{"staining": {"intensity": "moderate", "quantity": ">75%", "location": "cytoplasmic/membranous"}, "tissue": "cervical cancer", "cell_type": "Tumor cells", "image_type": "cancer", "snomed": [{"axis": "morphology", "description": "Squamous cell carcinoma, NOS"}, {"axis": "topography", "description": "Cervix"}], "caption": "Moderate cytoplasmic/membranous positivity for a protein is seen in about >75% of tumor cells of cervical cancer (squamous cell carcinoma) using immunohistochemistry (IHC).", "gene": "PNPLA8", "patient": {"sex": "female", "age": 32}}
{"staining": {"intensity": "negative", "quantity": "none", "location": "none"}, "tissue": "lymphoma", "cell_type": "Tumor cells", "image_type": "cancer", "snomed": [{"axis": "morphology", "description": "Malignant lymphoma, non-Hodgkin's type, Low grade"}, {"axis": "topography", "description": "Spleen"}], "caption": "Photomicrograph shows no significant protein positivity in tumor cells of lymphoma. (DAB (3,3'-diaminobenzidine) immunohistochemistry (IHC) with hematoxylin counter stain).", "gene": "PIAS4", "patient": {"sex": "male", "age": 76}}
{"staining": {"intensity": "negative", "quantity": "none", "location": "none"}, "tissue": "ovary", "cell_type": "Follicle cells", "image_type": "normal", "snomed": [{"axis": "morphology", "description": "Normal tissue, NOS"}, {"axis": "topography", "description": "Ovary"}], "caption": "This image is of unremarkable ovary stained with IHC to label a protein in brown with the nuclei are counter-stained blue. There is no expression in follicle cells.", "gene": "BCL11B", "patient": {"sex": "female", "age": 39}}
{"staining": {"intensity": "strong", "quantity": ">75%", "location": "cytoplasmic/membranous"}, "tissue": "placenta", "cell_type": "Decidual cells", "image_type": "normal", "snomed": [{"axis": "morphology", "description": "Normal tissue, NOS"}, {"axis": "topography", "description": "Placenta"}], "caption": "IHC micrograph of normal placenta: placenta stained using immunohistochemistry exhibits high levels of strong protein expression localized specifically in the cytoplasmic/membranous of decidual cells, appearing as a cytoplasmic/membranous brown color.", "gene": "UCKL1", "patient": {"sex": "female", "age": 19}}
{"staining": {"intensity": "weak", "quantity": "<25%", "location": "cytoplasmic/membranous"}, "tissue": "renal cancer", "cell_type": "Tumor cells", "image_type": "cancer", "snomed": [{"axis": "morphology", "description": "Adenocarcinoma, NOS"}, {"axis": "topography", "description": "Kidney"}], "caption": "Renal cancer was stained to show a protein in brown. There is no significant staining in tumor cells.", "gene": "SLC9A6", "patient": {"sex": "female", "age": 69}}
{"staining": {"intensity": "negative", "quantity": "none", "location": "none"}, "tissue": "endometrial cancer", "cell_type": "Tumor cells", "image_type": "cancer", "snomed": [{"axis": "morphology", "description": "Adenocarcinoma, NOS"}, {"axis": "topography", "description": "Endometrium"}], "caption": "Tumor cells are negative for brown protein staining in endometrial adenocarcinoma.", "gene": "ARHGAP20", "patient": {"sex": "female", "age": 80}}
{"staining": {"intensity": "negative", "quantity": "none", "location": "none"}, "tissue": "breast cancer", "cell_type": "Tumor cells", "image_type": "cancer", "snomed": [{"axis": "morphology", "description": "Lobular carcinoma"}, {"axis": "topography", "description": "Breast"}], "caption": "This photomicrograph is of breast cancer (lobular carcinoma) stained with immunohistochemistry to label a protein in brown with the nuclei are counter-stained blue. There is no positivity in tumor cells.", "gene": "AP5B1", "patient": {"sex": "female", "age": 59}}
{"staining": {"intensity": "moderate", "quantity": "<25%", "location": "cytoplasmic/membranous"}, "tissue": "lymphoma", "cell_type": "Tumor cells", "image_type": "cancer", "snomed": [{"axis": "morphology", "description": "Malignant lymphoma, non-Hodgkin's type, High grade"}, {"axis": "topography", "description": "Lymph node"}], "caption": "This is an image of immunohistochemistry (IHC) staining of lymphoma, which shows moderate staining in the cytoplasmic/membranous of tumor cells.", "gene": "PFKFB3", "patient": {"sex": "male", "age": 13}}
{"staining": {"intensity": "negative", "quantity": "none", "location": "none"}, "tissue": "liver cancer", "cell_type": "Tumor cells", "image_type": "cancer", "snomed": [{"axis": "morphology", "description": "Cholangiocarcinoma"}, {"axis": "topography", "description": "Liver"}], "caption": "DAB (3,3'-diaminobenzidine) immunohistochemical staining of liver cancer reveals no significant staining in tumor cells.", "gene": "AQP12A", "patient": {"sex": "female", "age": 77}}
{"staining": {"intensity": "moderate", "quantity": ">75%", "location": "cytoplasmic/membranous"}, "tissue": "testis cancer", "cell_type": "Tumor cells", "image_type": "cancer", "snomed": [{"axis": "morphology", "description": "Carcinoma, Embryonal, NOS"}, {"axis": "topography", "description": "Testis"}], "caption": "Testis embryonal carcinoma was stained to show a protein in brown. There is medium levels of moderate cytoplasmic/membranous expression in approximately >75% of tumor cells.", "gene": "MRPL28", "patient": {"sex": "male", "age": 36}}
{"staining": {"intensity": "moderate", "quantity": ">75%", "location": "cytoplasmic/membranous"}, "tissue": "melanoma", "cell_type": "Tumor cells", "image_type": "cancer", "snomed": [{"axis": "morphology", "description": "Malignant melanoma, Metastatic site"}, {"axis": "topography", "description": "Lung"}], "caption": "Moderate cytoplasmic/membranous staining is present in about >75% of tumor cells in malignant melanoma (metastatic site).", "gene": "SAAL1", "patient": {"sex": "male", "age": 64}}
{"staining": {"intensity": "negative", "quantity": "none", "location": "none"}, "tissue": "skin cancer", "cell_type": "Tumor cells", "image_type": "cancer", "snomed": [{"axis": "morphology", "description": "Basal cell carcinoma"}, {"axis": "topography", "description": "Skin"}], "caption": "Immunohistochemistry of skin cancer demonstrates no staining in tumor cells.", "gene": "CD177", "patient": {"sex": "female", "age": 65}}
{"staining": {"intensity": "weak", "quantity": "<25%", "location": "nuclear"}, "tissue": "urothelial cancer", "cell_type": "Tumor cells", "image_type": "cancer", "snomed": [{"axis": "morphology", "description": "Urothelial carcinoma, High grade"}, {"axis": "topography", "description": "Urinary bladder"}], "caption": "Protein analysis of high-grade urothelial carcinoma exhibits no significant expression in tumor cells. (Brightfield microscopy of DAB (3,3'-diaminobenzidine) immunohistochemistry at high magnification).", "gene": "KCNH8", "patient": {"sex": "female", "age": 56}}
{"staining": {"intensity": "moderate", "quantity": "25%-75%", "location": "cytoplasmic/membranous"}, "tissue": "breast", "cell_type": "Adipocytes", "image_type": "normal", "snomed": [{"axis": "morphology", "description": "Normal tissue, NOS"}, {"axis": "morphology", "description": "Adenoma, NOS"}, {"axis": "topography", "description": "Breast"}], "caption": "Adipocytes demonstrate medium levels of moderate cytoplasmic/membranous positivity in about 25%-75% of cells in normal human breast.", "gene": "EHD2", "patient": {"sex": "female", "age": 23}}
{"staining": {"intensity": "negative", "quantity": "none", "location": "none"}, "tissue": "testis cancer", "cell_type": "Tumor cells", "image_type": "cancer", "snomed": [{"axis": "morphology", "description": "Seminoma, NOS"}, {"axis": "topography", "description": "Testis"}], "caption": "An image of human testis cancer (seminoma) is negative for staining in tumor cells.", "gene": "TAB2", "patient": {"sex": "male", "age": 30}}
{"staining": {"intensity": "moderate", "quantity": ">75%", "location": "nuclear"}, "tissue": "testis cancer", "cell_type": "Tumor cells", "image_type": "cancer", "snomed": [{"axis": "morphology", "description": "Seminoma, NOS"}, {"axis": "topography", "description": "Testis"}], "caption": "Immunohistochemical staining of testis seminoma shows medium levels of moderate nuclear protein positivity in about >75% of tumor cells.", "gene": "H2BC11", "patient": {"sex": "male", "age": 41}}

::::

◆ **ABOUT THIS TASK**: Everything in the material above from the line that has "micrograph of normal" through the line that has "cancer was stained" must be duplicated exactly, with no other lines given.

◆ **EXPECTED ANSWER**:
{"staining": {"intensity": "strong", "quantity": ">75%", "location": "cytoplasmic/membranous"}, "tissue": "placenta", "cell_type": "Decidual cells", "image_type": "normal", "snomed": [{"axis": "morphology", "description": "Normal tissue, NOS"}, {"axis": "topography", "description": "Placenta"}], "caption": "IHC micrograph of normal placenta: placenta stained using immunohistochemistry exhibits high levels of strong protein expression localized specifically in the cytoplasmic/membranous of decidual cells, appearing as a cytoplasmic/membranous brown color.", "gene": "UCKL1", "patient": {"sex": "female", "age": 19}}
{"staining": {"intensity": "weak", "quantity": "<25%", "location": "cytoplasmic/membranous"}, "tissue": "renal cancer", "cell_type": "Tumor cells", "image_type": "cancer", "snomed": [{"axis": "morphology", "description": "Adenocarcinoma, NOS"}, {"axis": "topography", "description": "Kidney"}], "caption": "Renal cancer was stained to show a protein in brown. There is no significant staining in tumor cells.", "gene": "SLC9A6", "patient": {"sex": "female", "age": 69}}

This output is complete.